Weight-Biased Leftist Heaps: advantages of top-down version of merge?

Question

I am self-studying Okasaki's Purely Functional Data Structures, now on exercise 3.4, which asks to reason about and implement a weight-biased leftist heap. This is my basic implementation:

(* 3.4 (b) *)
functor WeightBiasedLeftistHeap (Element : Ordered) : Heap =
struct
  structure Elem = Element

  datatype Heap = E | T of int * Elem.T * Heap * Heap

  fun size E = 0
    | size (T (s, _, _, _)) = s
  fun makeT (x, a, b) =
    let
      val sizet = size a + size b + 1
    in
      if size a >= size b then T (sizet, x, a, b)
      else T (sizet, x, b, a)
    end

  val empty = E
  fun isEmpty E = true | isEmpty _ = false

  fun merge (h, E) = h
    | merge (E, h) = h
    | merge (h1 as T (_, x, a1, b1), h2 as T (_, y, a2, b2)) =
      if Elem.leq (x, y) then makeT (x, a1, merge (b1, h2))
      else makeT (y, a2, merge (h1, b2))
  fun insert (x, h) = merge (T (1, x, E, E), h)

  fun findMin E = raise Empty
    | findMin (T (_, x, a, b)) = x
  fun deleteMin E = raise Empty
    | deleteMin (T (_, x, a, b)) = merge (a, b)
end

Now, in 3.4 (c) & (d), it asks:

Currently, merge operates in two passes: a top-down pass consisting of calls to merge, and a bottom-up pass consisting of calls to the helper function, makeT. Modify merge to operate in a single, top-down pass. What advantages would the top-down version of merge have in a lazy environment? In a concurrent environment?

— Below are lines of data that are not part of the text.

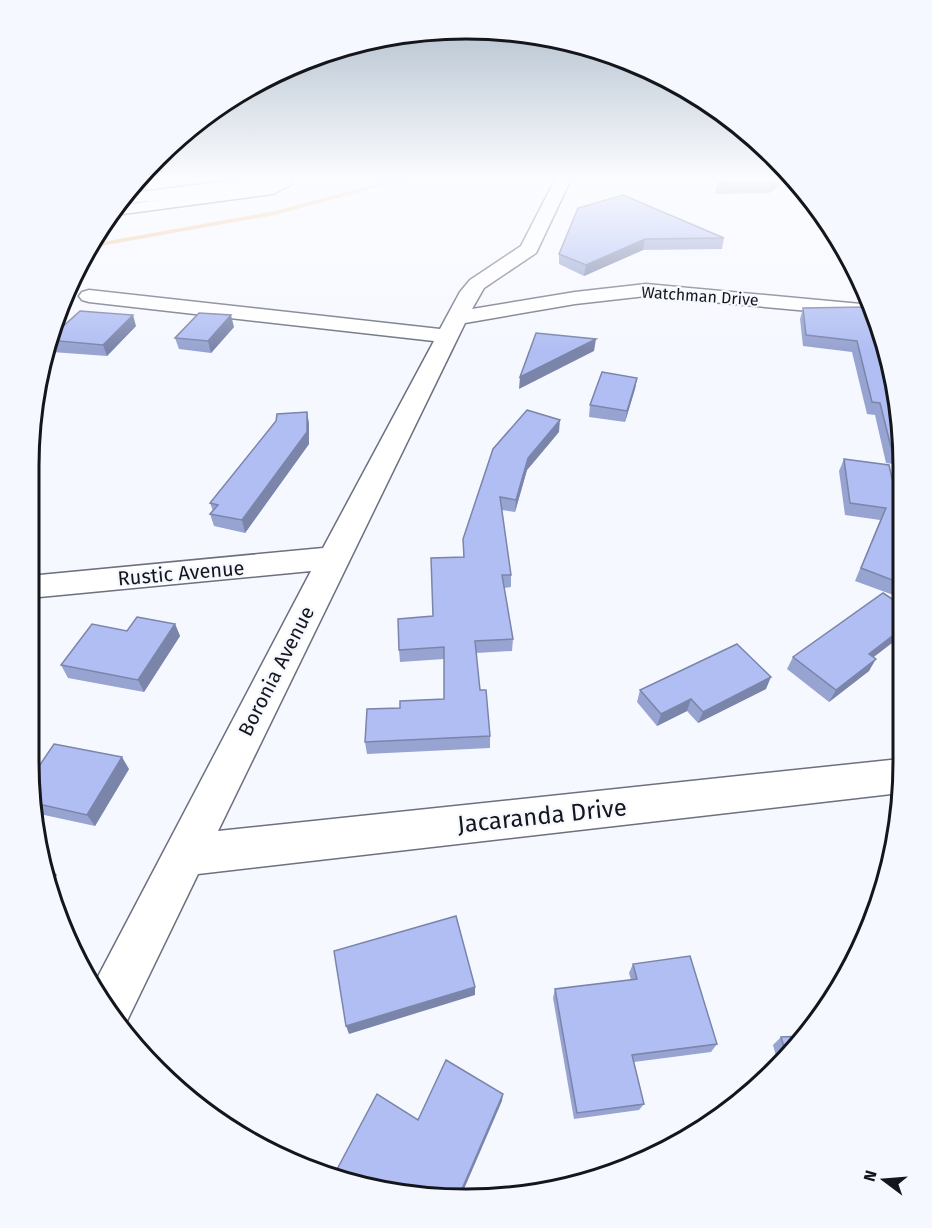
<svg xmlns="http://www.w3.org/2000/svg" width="932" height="1228" font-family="'Fira Sans',sans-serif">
<rect width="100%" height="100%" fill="#f6f8ff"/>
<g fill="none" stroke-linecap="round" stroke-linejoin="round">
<polygon fill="#f4c89c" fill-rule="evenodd" points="416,178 428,178 377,187 275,215 89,248 91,244 275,211 377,184"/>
<g stroke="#6c707f" stroke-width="3">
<g id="minor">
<polygon points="273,178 289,178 292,184 273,194 108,216 115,206 269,185 275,182"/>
<polygon points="556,178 571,179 536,253 484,288 472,309 575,292 646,284 872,305 875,317 646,296 575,304 465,323 218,831 900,759 900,793 198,874 125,1025 122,1026 92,988 311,571 29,598 29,576 323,548 434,341 89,302 82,300 79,296 82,292 89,290 440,329 460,292 470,280 521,246"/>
</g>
</g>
<g stroke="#6c707f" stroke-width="3">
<polygon id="secondary" points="251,178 290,178 282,183 186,198 116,204 125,194"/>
</g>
<use href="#minor" fill="#fff" fill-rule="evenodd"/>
<use href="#secondary" fill="#fff" fill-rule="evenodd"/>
</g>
<g fill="#97a3d1">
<polygon points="728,178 791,178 769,193 715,194 717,184"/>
<polygon points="578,208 724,238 722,249 643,250 584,276 559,264 559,254"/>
<polygon points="803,308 869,326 900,409 900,465 886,463 875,415 867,414 852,352 803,346 800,319"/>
<polygon points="136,326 107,356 52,352 48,341 48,340"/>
<polygon points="234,327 211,353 179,349 175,338"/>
<polygon points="637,378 635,389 625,422 589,417 590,405"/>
<polygon points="307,412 309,424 309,444 245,533 214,526 210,514 213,511 210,503"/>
<polygon points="559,432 527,470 515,512 502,510 511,575 511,587 504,588 513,639 512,651 476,653 480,690 490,736 490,748 367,754 365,742 400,708 444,699 444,659 400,662 399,650 433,616 463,557 463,539"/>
<polygon points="844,459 900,514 900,589 896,596 855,581 880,520 845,515 839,471"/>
<polygon points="175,624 180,636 144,692 68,678 61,665 127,631"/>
<polygon points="793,657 874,657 869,671 829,702 787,669"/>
<polygon points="766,689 698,723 687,711 657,726 637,702 640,690"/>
<polygon points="129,769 95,826 35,813 31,778"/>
<polygon points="633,964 717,1044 711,1052 634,1062 644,1104 639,1110 574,1119 553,998 555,989 631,980 629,973"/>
<polygon points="804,1036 779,1067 773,1045 781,1037"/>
</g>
<g fill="#7b85aa">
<polygon points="780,178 791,178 769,193 772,183"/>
<polygon points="645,239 643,250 584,276 586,265"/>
<polygon points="133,315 136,326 107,356 103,345"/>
<polygon points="231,315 234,327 211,353 208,341"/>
<polygon points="596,339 594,351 519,389 520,377"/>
<polygon points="637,378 635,389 625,422 627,411"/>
<polygon points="307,412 309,424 309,444 245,533 242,520"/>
<polygon points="560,420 559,432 527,470 515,512 516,500 528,458"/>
<polygon points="175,624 180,636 144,692 138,680"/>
<polygon points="900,630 900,637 862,666 869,654"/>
<polygon points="876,659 869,671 829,702 836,690"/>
<polygon points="771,677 766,689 698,723 703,712"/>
<polygon points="691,699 687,711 657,726 661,714"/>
<polygon points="122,757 129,769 95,826 87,815"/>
<polygon points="48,864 57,875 49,888 43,872"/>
<polygon points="475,987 475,995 349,1034 346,1026"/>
<polygon points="503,1094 502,1101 461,1196 459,1196"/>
</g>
<g fill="#b0bef3" stroke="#7b85aa" stroke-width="1.5">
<polygon points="728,178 780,178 772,183 717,184"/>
<polygon points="623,195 724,238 645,239 586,265 559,254 578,208"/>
<polygon points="865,307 869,326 878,326 900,409 900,452 892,451 880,403 872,402 857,341 806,335 803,308"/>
<polygon points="80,311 133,315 103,345 48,340"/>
<polygon points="199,313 231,315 208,341 175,338"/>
<polygon points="536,333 596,339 520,377"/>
<polygon points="602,372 637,378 627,411 590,405"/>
<polygon points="527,410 560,420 528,458 516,500 500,497 511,575 502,575 513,639 475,641 480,690 486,690 490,736 365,742 367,709 400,708 400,701 444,699 444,647 399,650 398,619 433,616 431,558 464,557 463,539 493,449"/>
<polygon points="307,412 307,432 242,520 210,514 218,505 210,503 276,421 277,414"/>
<polygon points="844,459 889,465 900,514 900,583 861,568 886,508 850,503"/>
<polygon points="883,593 900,604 900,630 869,654 876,659 836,690 793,657"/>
<polygon points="137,617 175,624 138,680 61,665 92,624 127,631"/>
<polygon points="737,644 771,677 703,712 691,699 661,714 640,690"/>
<polygon points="54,744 122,757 87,815 34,803 31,778"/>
<polygon points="42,863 48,864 43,872"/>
<polygon points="456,916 475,987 346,1026 334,951"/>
<polygon points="690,956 717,1044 632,1055 644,1104 577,1113 555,989 637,979 633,964"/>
<polygon points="804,1036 787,1057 781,1037"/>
<polygon points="446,1060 503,1094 459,1196 380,1191 334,1175 377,1094 418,1120"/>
</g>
<linearGradient id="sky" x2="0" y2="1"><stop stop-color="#adbcca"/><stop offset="0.51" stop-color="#fbfcff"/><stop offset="1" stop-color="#fbfcff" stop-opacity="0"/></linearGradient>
<rect width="932" height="350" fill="url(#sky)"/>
<g text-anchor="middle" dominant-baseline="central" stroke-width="4.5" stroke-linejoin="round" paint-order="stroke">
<g font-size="16" fill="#14161b" stroke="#f6f8ff">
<text transform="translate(700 296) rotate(4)">Watchman Drive</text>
</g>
<g font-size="20" fill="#14161b" stroke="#f6f8ff">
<text transform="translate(181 573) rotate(-5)">Rustic Avenue</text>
<text transform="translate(276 671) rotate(-63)">Boronia Avenue</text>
</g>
<g font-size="24" fill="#14161b" stroke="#f6f8ff">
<text transform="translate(542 816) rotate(-6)">Jacaranda Drive</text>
</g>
</g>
<path d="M0 0H932V1228H0ZM466 39H466A427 427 0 0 1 893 466V762A427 427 0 0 1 466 1189H466A427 427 0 0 1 39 762V466A427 427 0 0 1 466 39Z" fill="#f6f8ff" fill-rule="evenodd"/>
<path fill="none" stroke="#14161b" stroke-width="3" d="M466 39H466A427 427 0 0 1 893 466V762A427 427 0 0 1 466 1189H466A427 427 0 0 1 39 762V466A427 427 0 0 1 466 39Z"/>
<g transform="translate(884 1180) rotate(286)" stroke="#f6f8ff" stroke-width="4.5" paint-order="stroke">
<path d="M0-4.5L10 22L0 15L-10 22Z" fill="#14161b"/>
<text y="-9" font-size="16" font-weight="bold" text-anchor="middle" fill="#14161b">N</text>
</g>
</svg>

I changed the merge function by simply inlining makeT, but I fail to see any advantages, so I think I haven't grasped the spirit of these parts of the exercise. What am I missing?

  fun merge (h, E) = h
    | merge (E, h) = h
    | merge (h1 as T (s1, x, a1, b1), h2 as T (s2, y, a2, b2)) =
      let
        val st = s1 + s2
        val (v, a, b) =
          if Elem.leq (x, y) then (x, a1, merge (b1, h2))
          else (y, a2, merge (h1, b2))
        in
          if size a >= size b then T (st, v, a, b)
          else T (st, v, b, a)
        end

---

I think I've figured out one point with regards to lazy evaluation. If I don't use the recursive merge to calculate the size, then the recursive call won't need to be evaluated until the child is needed:

  fun merge (h, E) = h
    | merge (E, h) = h
    | merge (h1 as T (s1, x, a1, b1), h2 as T (s2, y, a2, b2)) =
      let
    val st = s1 + s2
        val (v, ma, mb1, mb2) =
        if Elem.leq (x, y) then (x, a1, b1, h2)
        else (y, a2, h1, b2)
      in
        if size ma >= size mb1 + size mb2
        then T (st, v, ma, merge (mb1, mb2))
        else T (st, v, merge (mb1, mb2), ma)
      end

Is that all? I am not sure about concurrency though.

Answer 1

I think you've essentially got it as far as the lazy evaluation goes -- it's not very helpful to use lazy evaluation if you are going to have to end up traversing the whole data structure to find out anything every time you do a merge...

As to the concurrency, I expect the issue is that if, while one thread is evaluating the merge, another comes along and wants to look something up, it will not be able to get anything useful done at least until the first thread completes the merge. (And it might even take longer than that.)

Answer 2

It doesn’t any benefit to WMERGE-3-4C function in a lazy environment. It still does all the work that the original down-up merge did. It pretty sure it would not be any easier for the language system to memorize.. No benefit to WMERGE-3-4C functions in a concurrent environment. Each call to WMERGE-3-4C does all its work before passing the buck to another instance of WMERGE-3-4C. In fact, if we eliminated the recursion by hand, WMERGE-3-4C could be implemented as a single loop that does all the work while accumulating a stack, then a second loop that does the REDUCE work on the stack. The first loop would not be naturally parallizable, though maybe the REDUCE could operate by calling the function on pairs, in parallel, until only one element remained in the list.